There’s also been a change to the way Gallagher approaches lyric writing. “I don’t write lyrics down anymore,” he reveals. “When I go into the studio, I go in without lyrics and when I step up to the microphone to sing it’ll all be in my brain and, yeah! There you go.”

"I don’t really care about what people are asking me, that’s their fuckin’ job. I don’t give a shit, to be honest."



Sax features on some Chasing Yesterday tracks. So, if Gallagher told his young self that he’d go on to record an album featuring said brass instrument, what does he imagine the young geezer would’ve said? “Ah, my younger self would’ve probably looked at me now and gone, ‘Ok, I trust you, big man. You fuckin’ look cool. I put my faith in you.’ And I would say to ‘im ,’Good. Because you fuckin’ got me to where I am, so the saxophone’s partly your fault, ya little shit.’” Surely the “little shit” would also be impressed by the luscious head of hair “big man” still boasts. “Well, it’s not only him, darlin’,” Gallagher laughingly offers. “It’s the one thing that will keep me going. I mean, if I was to lose the hair I’d ‘ave to retire.”

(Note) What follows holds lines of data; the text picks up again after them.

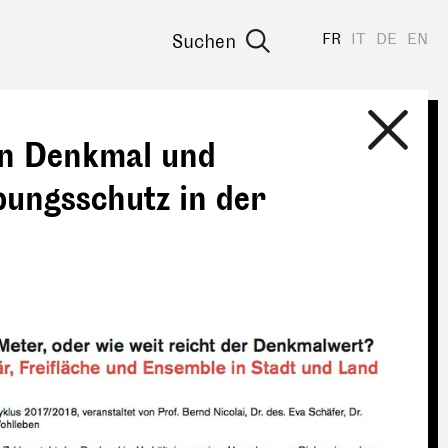
FR
IT
DE
EN
Suchen
on Denkmal und
ungsschutz in der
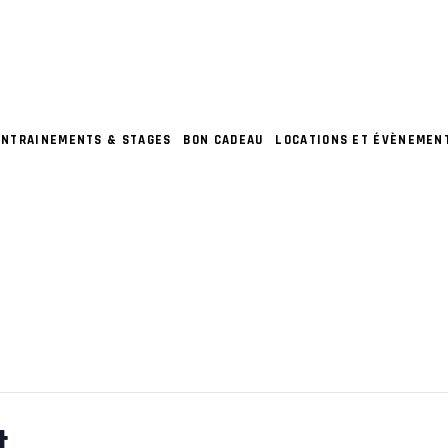
ENTRAINEMENTS & STAGES
BON CADEAU
LOCATIONS ET ÉVÈNEMEN
t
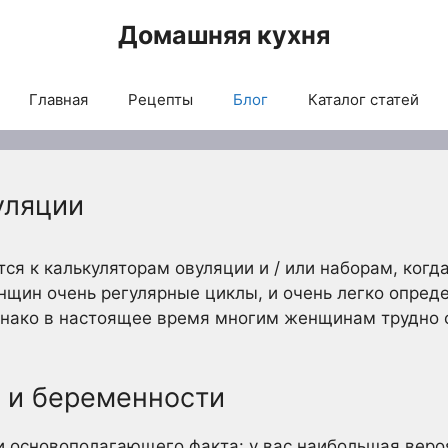
Домашняя кухня
Главная
Рецепты
Блог
Каталог статей
уляции
 к калькуляторам овуляции и / или наборам, когда
нщин очень регулярные циклы, и очень легко опред
днако в настоящее время многим женщинам трудно о
 и беременности
и основополагающего факта: у вас наибольшая веро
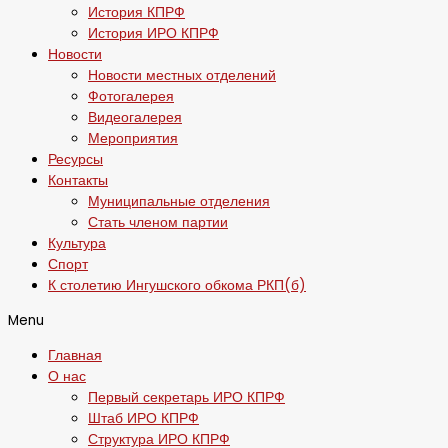
История КПРФ
История ИРО КПРФ
Новости
Новости местных отделений
Фотогалерея
Видеогалерея
Мероприятия
Ресурсы
Контакты
Муниципальные отделения
Стать членом партии
Культура
Спорт
К столетию Ингушского обкома РКП(б)
Menu
Главная
О нас
Первый секретарь ИРО КПРФ
Штаб ИРО КПРФ
Структура ИРО КПРФ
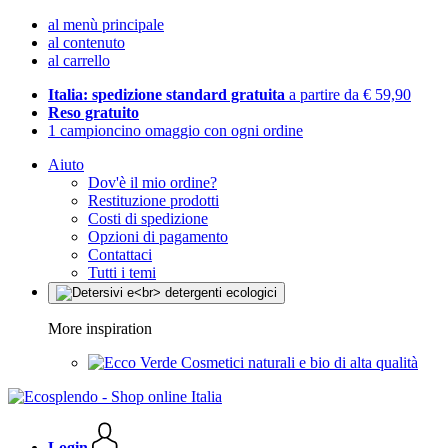
al menù principale
al contenuto
al carrello
Italia: spedizione standard gratuita
a partire da € 59,90
Reso gratuito
1 campioncino omaggio con ogni ordine
Aiuto
Dov'è il mio ordine?
Restituzione prodotti
Costi di spedizione
Opzioni di pagamento
Contattaci
Tutti i temi
More inspiration
Cosmetici naturali e bio di alta qualità
Login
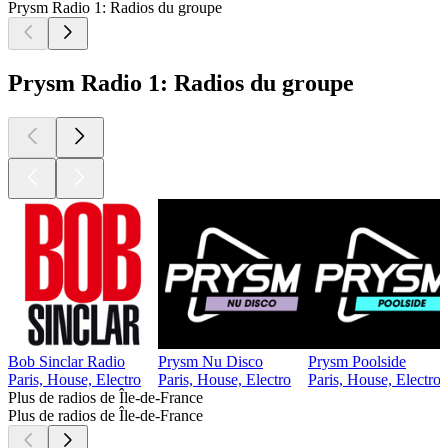
Prysm Radio 1: Radios du groupe
Prysm Radio 1: Radios du groupe
Bob Sinclar Radio
Prysm Nu Disco
Prysm Poolside
Paris, House, Electro
Paris, House, Electro
Paris, House, Electro
Plus de radios de Île-de-France
Plus de radios de Île-de-France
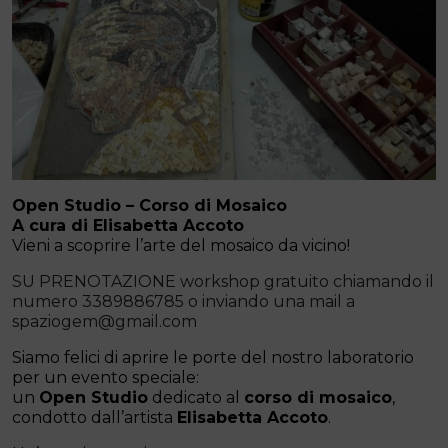
Open Studio – Corso di Mosaico
A cura di Elisabetta Accoto
Vieni a scoprire l’arte del mosaico da vicino!
SU PRENOTAZIONE workshop gratuito chiamando il
numero 3389886785 o inviando una mail a
spaziogem@gmail.com
Siamo felici di aprire le porte del nostro laboratorio
per un evento speciale:
un
Open Studio
dedicato al
corso di mosaico
,
condotto dall’artista
Elisabetta Accoto
.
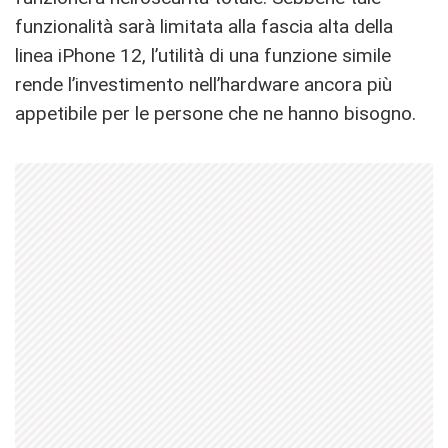
funzionalità sarà limitata alla fascia alta della
linea iPhone 12, l’utilità di una funzione simile
rende l’investimento nell’hardware ancora più
appetibile per le persone che ne hanno bisogno.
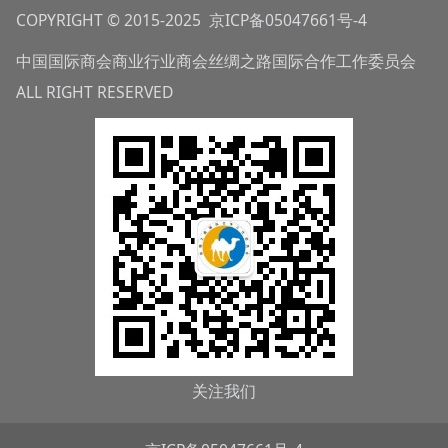
COPYRIGHT © 2015-2025
京ICP备05047661号-4
中国国际商会商业行业商会丝绸之路国际合作工作委员会
ALL RIGHT RESERVED
关注我们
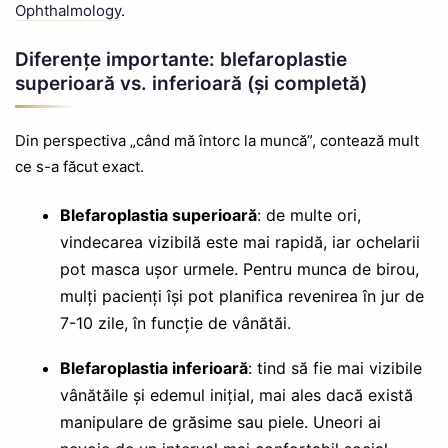
Ophthalmology
.
Diferențe importante: blefaroplastie
superioară vs. inferioară (și completă)
Din perspectiva „când mă întorc la muncă”, contează mult
ce s-a făcut exact.
Blefaroplastia superioară
: de multe ori,
vindecarea vizibilă este mai rapidă, iar ochelarii
pot masca ușor urmele. Pentru munca de birou,
mulți pacienți își pot planifica revenirea în jur de
7-10 zile, în funcție de vânătăi.
Blefaroplastia inferioară
: tind să fie mai vizibile
vânătăile și edemul inițial, mai ales dacă există
manipulare de grăsime sau piele. Uneori ai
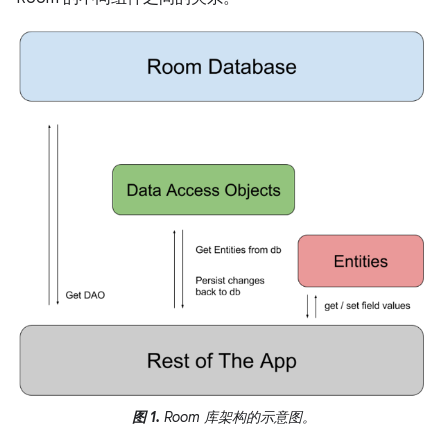
图 1.
Room 库架构的示意图。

He acknowledges that “happy accidents happen all the time in the studio” and then Gallagher provides an example from this current album: “The song Riverman, the first track in its entirety, is a happy accident. I had this song – it wasn’t called Riverman, it was the same song but it was like a country and western song [laughs], if you can believe that. I had a eureka moment when I was in the studio listening to a song by another guy called Brian Protheroe, a song called Pinball, which was a hit in 1974, which Morrissey played me one night when I was out with ‘im in fuckin’ Los Angeles. And I was playing this song by Brian Protheroe to two friends in the studio and I thought, ‘Fuck! If I do this song, this hillbilly song, in that style, it might be a fuckin’ smash hit!’ And I went home and lo and behold it worked! And there you go. Happy accident!”

After thanking Gallagher for incorporating a word that’s associated with gold rush-era Australia, he cheekily responds, “Well, I aim to please, sheila.”